→ **GOAL**
Pull out each line in the records below that contains the word "Count", and copy those lines in full.

→ **DATA RECORDS**
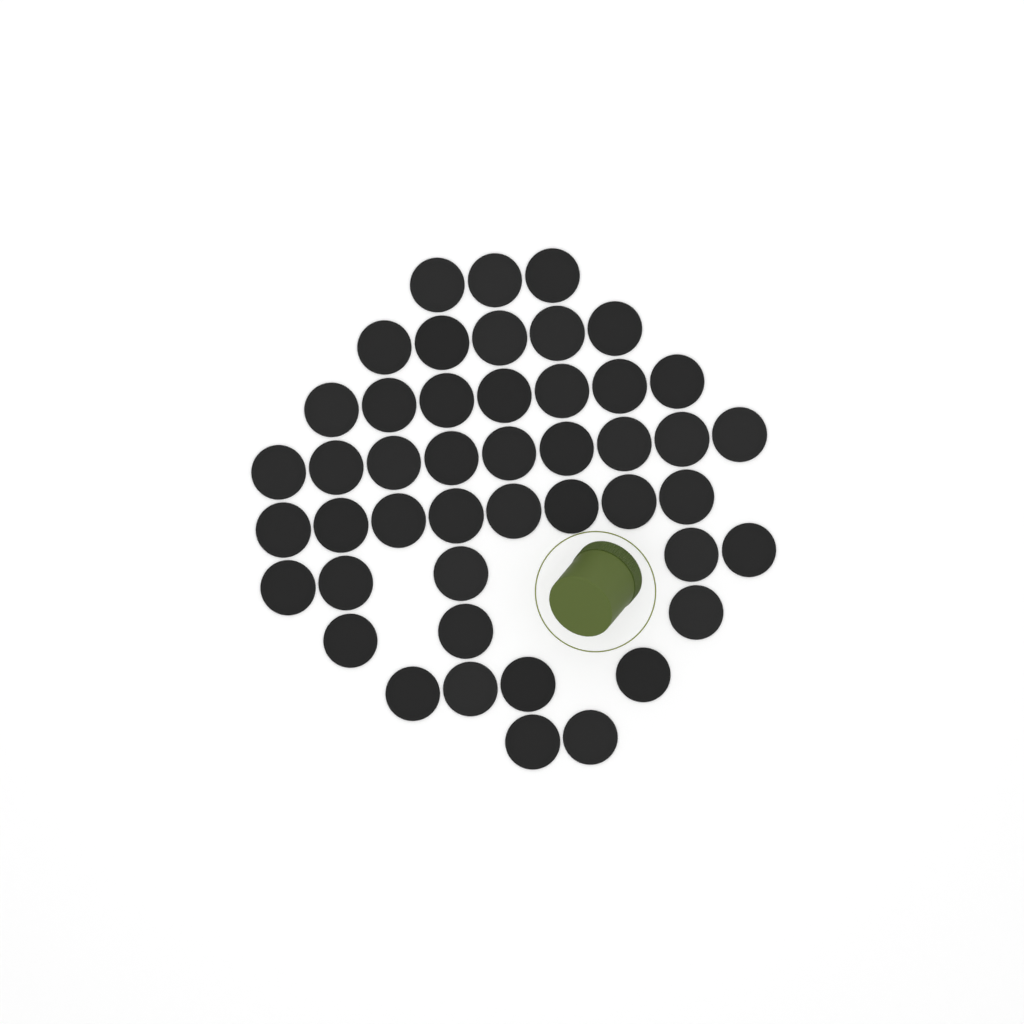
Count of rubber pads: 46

---

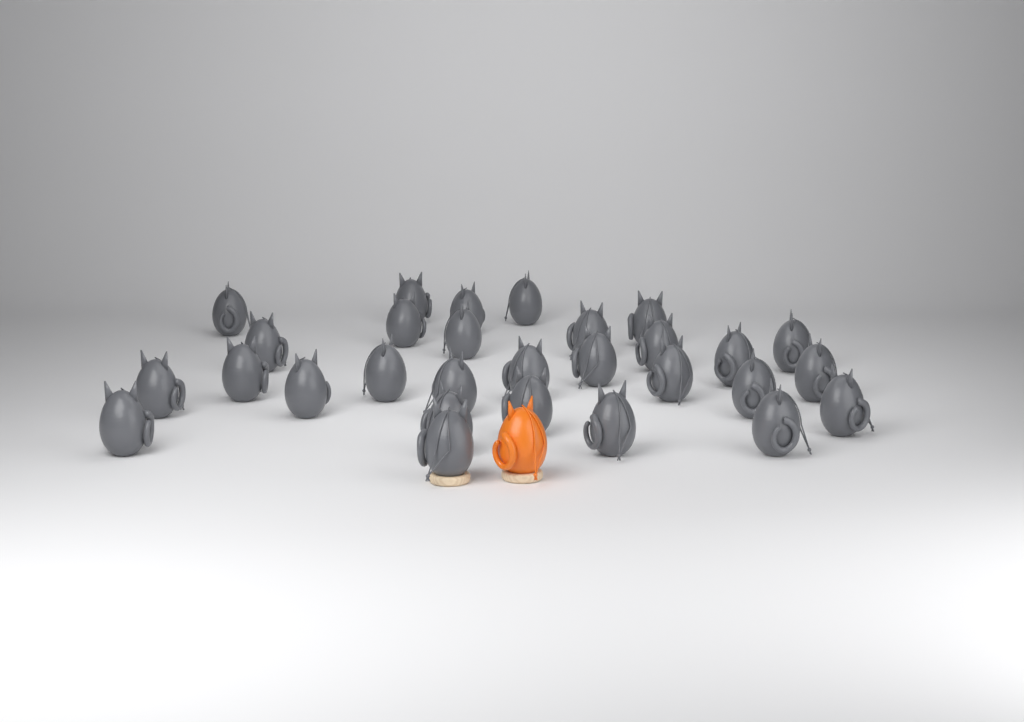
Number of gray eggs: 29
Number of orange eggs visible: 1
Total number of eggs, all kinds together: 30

--

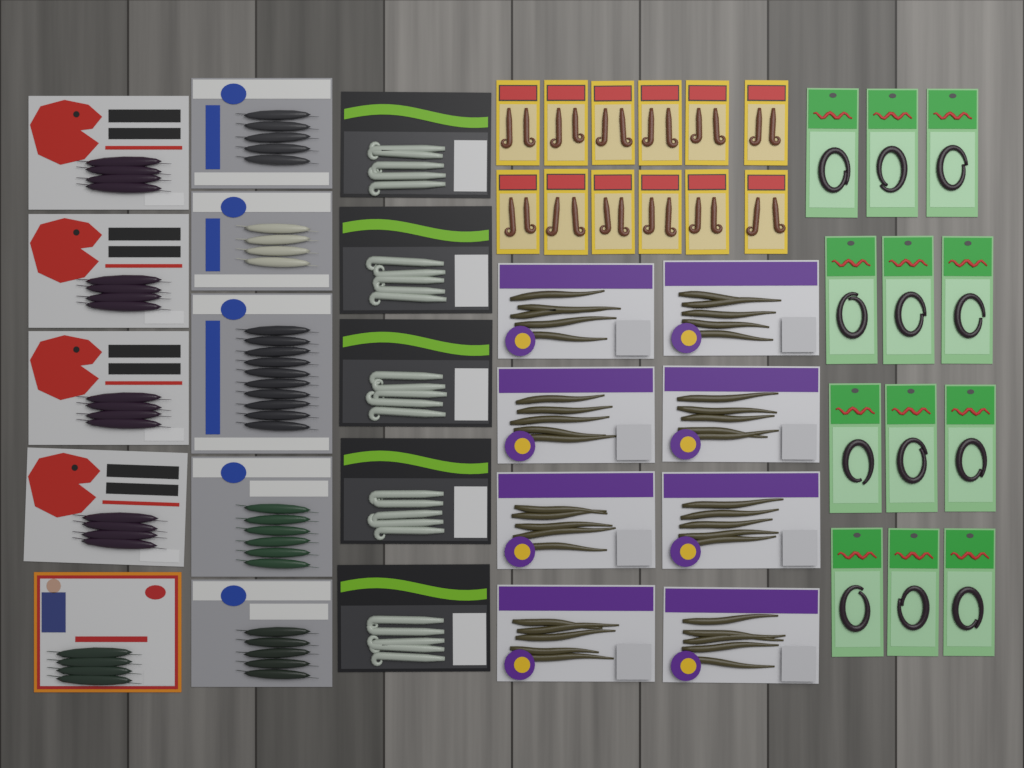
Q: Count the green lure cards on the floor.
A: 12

→ **CORRECT OUTPUT**
Count of rubber pads: 46
Q: Count the green lure cards on the floor.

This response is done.